Investors and home buyers yearn for stable markets, influenced mainly by commerce. House Republicans chose a tactic they knew could sink the stock market and throw the entire housing market into a tailspin.

These grown-ups in the House knew full well what havoc their tactic would unleash on Americans. They did it anyway, all because they lacked the ability to govern the way our nation’s Founders intended. Ours is an imperfect system of compromise, where majority votes rule and nobody gets everything they want. House Republicans who believed in that system would have pursued different tactics.

Speaker John Boehner lamely attempted to pin the blame on the president. But President Obama, and the Senate Democrat majority did not pursue a tactic that shut down government. They are implementing a law approved by the full Congress.

House Republicans could have – and still can – work with the Senate Democratic majority to reform the least popular and effective elements of the Affordable Care Act.
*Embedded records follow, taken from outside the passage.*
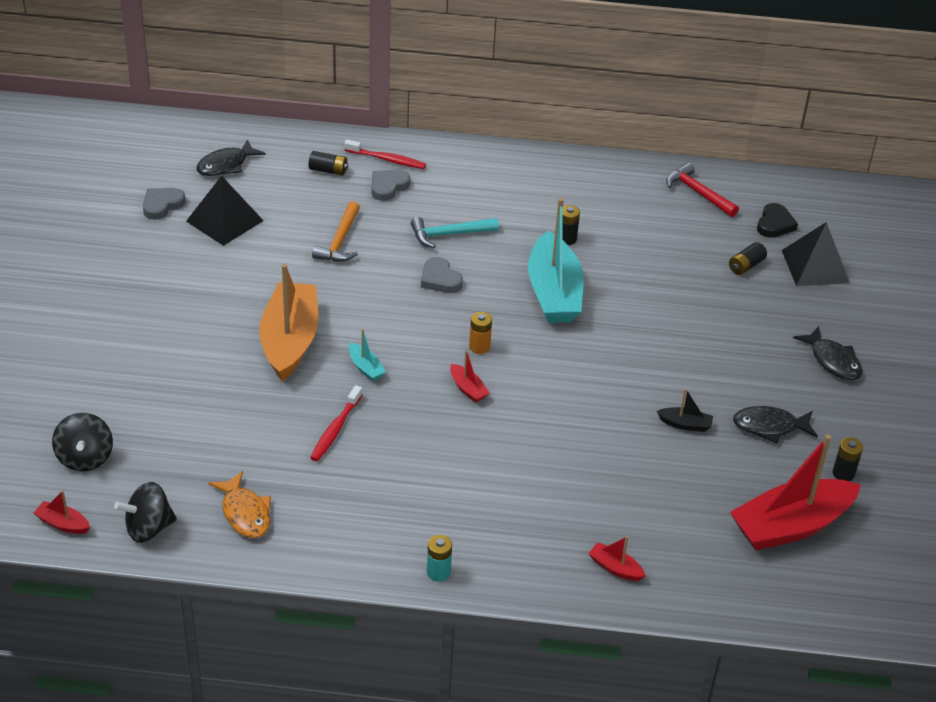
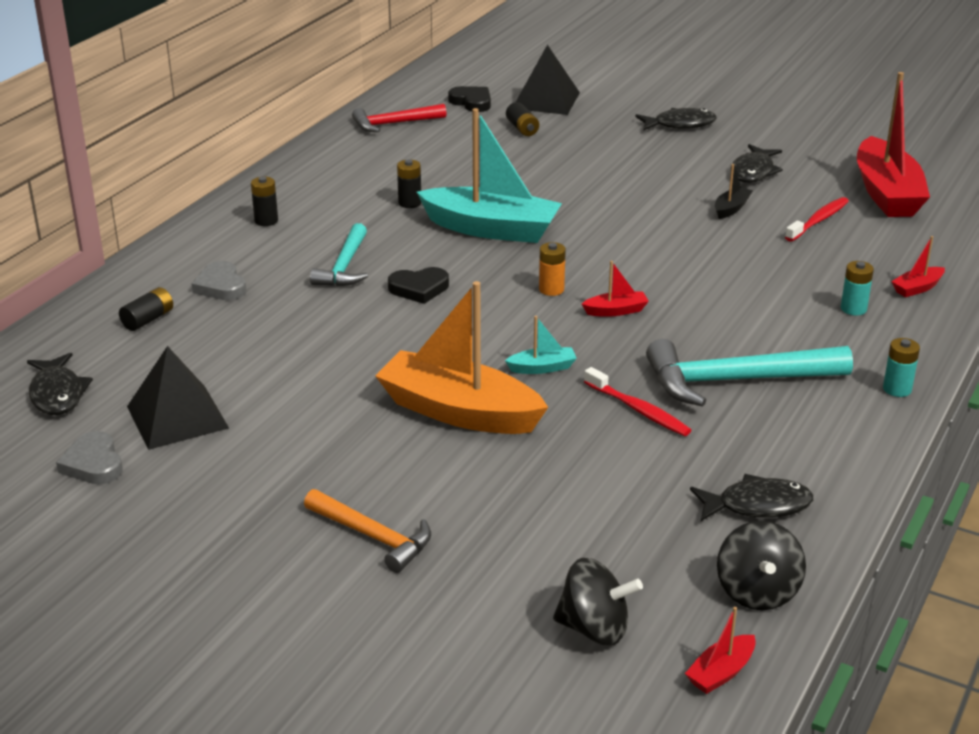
camera: 65 degrees left, 10 degrees down
orange fish [209,471,271,538] -> black fish [690,474,813,521]
orange hammer [312,201,360,262] -> orange hammer moved to [304,489,431,573]
red toothbrush [344,139,426,169] -> red toothbrush moved to [785,197,849,241]
grey heart [421,257,463,293] -> black heart [388,267,449,304]
black battery [832,438,863,481] -> black battery moved to [251,177,278,226]
none -> turquoise hammer [646,339,853,407]
none -> turquoise battery [841,261,874,315]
Note that employer mandates already have been delayed by presidential order, not an act of Congress. But Republicans have abandoned compromise for one obvious reason: Many aspects of the ACA are very popular with voters.
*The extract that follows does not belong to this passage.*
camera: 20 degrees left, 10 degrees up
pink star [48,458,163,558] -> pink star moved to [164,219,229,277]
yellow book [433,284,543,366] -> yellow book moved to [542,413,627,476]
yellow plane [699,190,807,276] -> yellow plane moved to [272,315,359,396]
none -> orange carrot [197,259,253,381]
A new Des Moines Register Iowa poll confirms that Iowans are split on their overall impressions of the ACA : 49 percent say it’s a bad idea; 45 percent say it’s OK, or is very good. Six percent are undecided. But when asked about primary components of Obamacare, Iowans seem to be big fans: 74 percent support coverage for all regardless of pre-existing conditions; 85 percent like the comparisons available through exchanges; 70 percent support keeping children on parents’ plans through age 26; 56 percent support lifting insurers caps on claims. Even the most onerous claim – the individual mandate – enjoys the support of 52 percent of Iowans.
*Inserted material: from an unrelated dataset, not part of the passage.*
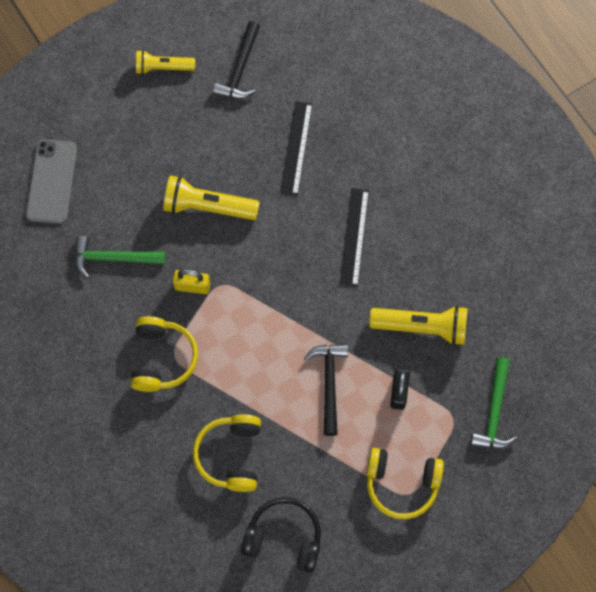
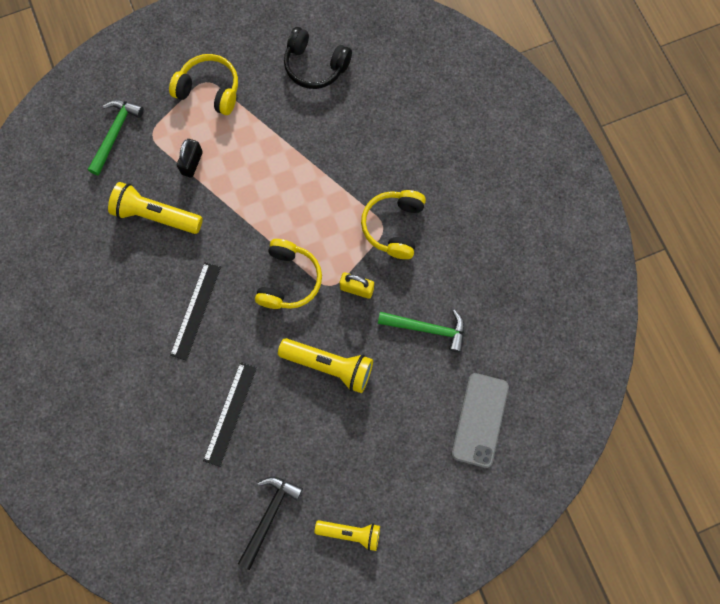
camera: 170 degrees left, 5 degrees up
yellow headphones [193,414,261,492] -> yellow headphones moved to [255,239,322,309]
black hammer [304,344,348,436] -> none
Iowans more narrowly support the mandate on smaller employers and are evenly split on the overall concept of expanding coverage to more poor Americans. The House GOP goal calls for allowing insurers to deny coverage to cancer patients and others with pre-existing conditions. The House GOP goal would restore the benefit caps which deny healthcare to millions of Americans. House Republicans are intent on knocking young people off of their parents’ plans and blocking the affordable preventative care that is the cornerstone of the ACA.

We believe those outcomes, along with the strain on the stock market, job market and housing market, and the dangerous dismantling of defense preparation, are much, much worse than Obamacare.

Obamacare problems can be fixed by elected legislators looking out for Americans’ interests. The House Republican majority certainly may choose not to be part of a solution. Instead, they have undeniably and indefensibly chosen tactics they intended to hurt all Americans.